Das provisorische Parkhaus soll bis April 2016 fertig sein. Eine Nutzung von „drei bis fünf Jahren“ sei geplant, sagte Jakob Vowinckel, der Leiter von CA Immo in Frankfurt. Die Immobiliengesellschaft will auf dem Baufeld, wo das Parkhaus stehen wird, ein bis zu hundert Meter hohes Hochhaus errichten. Diese Höhe lässt der Hochhausentwicklungsplan zu. Das provisorische Parkhaus verschwindet dann. Die Stellplätze wandern in eine Tiefgarage unter den Turm.

Der CA Immo gehört das Areal südlich des Hauptbahnhofes. Sie lässt das Parkhaus und den Fernbusbahnhof auf eigene Kosten für rund 8,5 Millionen Euro errichten.

Das Parkhaus und den Fernbusbahnhof wird die Parkhaus-Betriebsgesellschaft betreiben. Sie ist eine Tochter der Wohnungsbaugesellschaft ABG. Die verwalte in Frankfurt schon rund 30 000 Stellplätze in dutzenden Tiefgaragen und Parkhäusern, so ABG-Geschäftsführer Frank Junker. Das Parken im neuen Parkhaus soll laut Junker für Autos etwa 1,50 Euro pro Stunde kosten. Für Fahrräder werde ein „symbolischer Betrag von etwa 50 Cent“ fällig. Die Fernbusse müssten pro Einfahrt in den Bahnhof rund sechs bis sieben Euro zahlen.
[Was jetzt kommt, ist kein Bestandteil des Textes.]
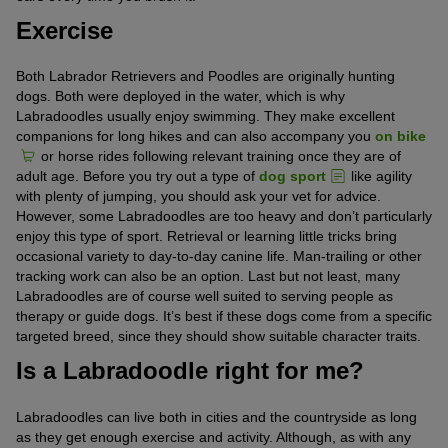
Exercise
Both Labrador Retrievers and Poodles are originally hunting
dogs. Both were deployed in the water, which is why
Labradoodles usually enjoy swimming. They make excellent
companions for long hikes and can also accompany you
on bike
or horse rides following relevant training once they are of
adult age. Before you try out a type of
dog sport
like agility
with plenty of jumping, you should ask your vet for advice.
However, some Labradoodles are too heavy and don’t particularly
enjoy this type of sport. Retrieval or learning little tricks bring
occasional variety to day-to-day canine life. Man-trailing or other
tracking work can also be an option. Last but not least, many
Labradoodles are of course well suited to serving people as
therapy or guide dogs. It’s best if these dogs come from a specific
targeted breed, since they should show suitable character traits.
Is a Labradoodle right for me?
Labradoodles can live both in cities and the countryside as long
as they get enough exercise and activity. Although, as with any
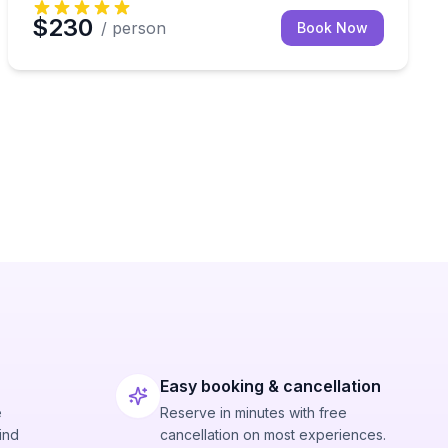
$230
/ person
Book Now
Easy booking & cancellation
e
Reserve in minutes with free
ind
cancellation on most experiences.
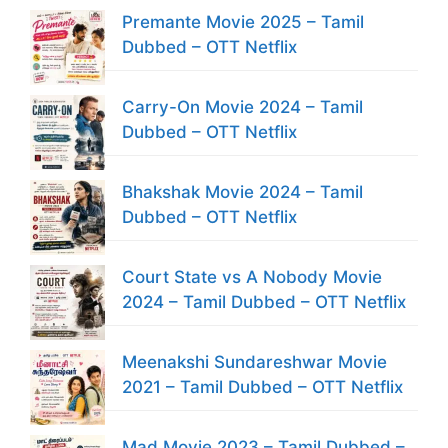
Premante Movie 2025 – Tamil
Dubbed – OTT Netflix
Carry-On Movie 2024 – Tamil
Dubbed – OTT Netflix
Bhakshak Movie 2024 – Tamil
Dubbed – OTT Netflix
Court State vs A Nobody Movie
2024 – Tamil Dubbed – OTT Netflix
Meenakshi Sundareshwar Movie
2021 – Tamil Dubbed – OTT Netflix
Mad Movie 2023 – Tamil Dubbed –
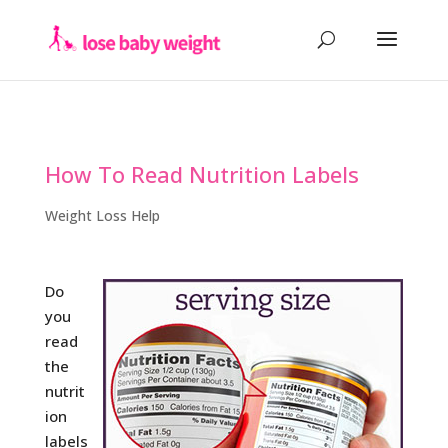
How To Read Nutrition Labels
Weight Loss Help
Do
you
read
the
nutrit
ion
labels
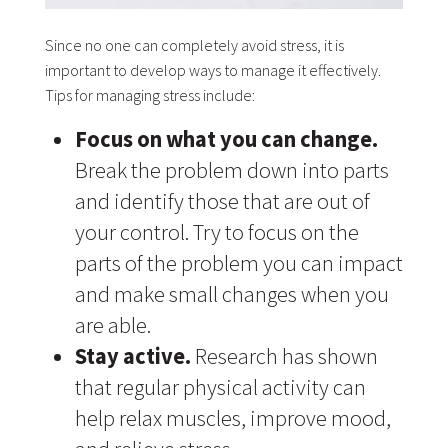
Since no one can completely avoid stress, it is
important to develop ways to manage it effectively.
Tips for managing stress include:
Focus on what you can change.
Break the problem down into parts
and identify those that are out of
your control. Try to focus on the
parts of the problem you can impact
and make small changes when you
are able.
Stay active.
Research has shown
that regular physical activity can
help relax muscles, improve mood,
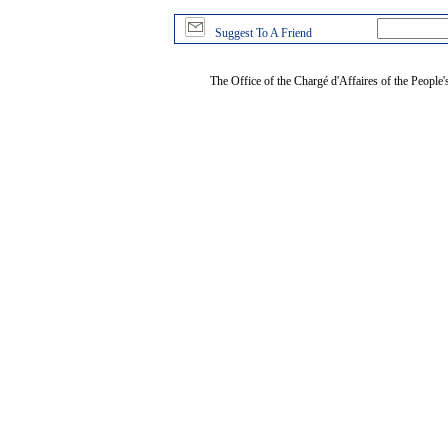
Suggest To A Friend
The Office of the Chargé d'Affaires of the People'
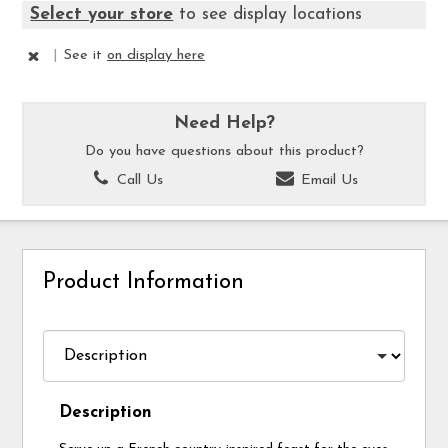
Select your store
to see display locations
|
See it
on display here
Need Help?
Do you have questions about this product?
Call Us
Email Us
Product Information
Description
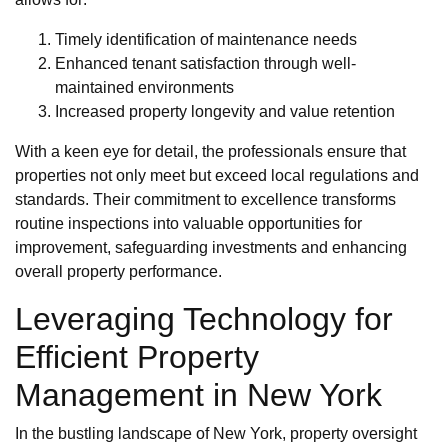
Timely identification of maintenance needs
Enhanced tenant satisfaction through well-
maintained environments
Increased property longevity and value retention
With a keen eye for detail, the professionals ensure that
properties not only meet but exceed local regulations and
standards. Their commitment to excellence transforms
routine inspections into valuable opportunities for
improvement, safeguarding investments and enhancing
overall property performance.
Leveraging Technology for
Efficient Property
Management in New York
In the bustling landscape of New York, property oversight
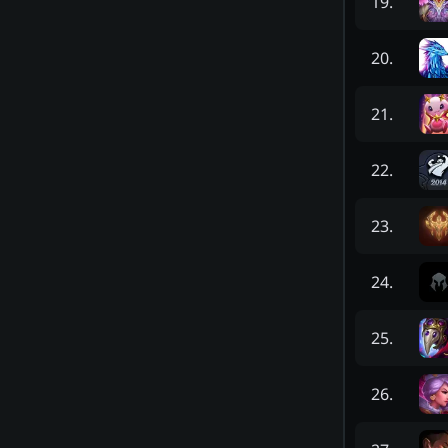
19
.
20
.
21
.
22
.
23
.
24
.
25
.
26
.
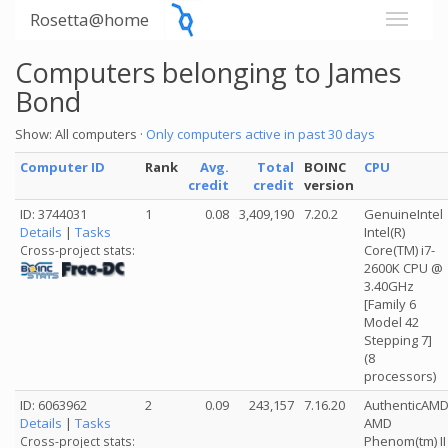
Rosetta@home
Computers belonging to James
Bond
Show: All computers ·
Only computers active in past 30 days
Computer ID
Rank
Avg.
Total
BOINC
CPU
credit
credit
version
ID: 3744031
1
0.08
3,409,190
7.20.2
GenuineIntel
Details
|
Tasks
Intel(R)
Core(TM) i7-
Cross-project stats:
2600K CPU @
3.40GHz
[Family 6
Model 42
Stepping 7]
(8
processors)
ID: 6063962
2
0.09
243,157
7.16.20
AuthenticAM
Details
|
Tasks
AMD
Phenom(tm) II
Cross-project stats:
Bürgermeister und Planungsdezernent Olaf Cunitz (Grüne) begrüßte die Entwicklung des Areals. Dort liege derzeit mit dem Parkplatz „eine Mindernutzung“ vor. Diese „städtebaulich unbefriedigende Situation“ löse sich durch den Bau eines Hochhauses, des Fernbusbahnhofes und des Gebäudes für eine gemischte Nutzung auf.

In den kommenden Jahren stehen weitere Arbeiten am Hauptbahnhof an. 2016 beginnt die Deutsche Bahn mit der Umgestaltung der B-Ebene. Die Stadt will den zentralen und nördlichen Bahnhofsvorplatz neu gestalten. Die Taxi-Halteplätze sollen an die Poststraße umziehen. Die Fernbusse, die noch an der sogenannten Südtasche halten, einer Haltestelle vor der Markthalle im Hauptbahnhof, sollen künftig die Reisenden im Fernbusbahnhof ein- und aussteigen lassen.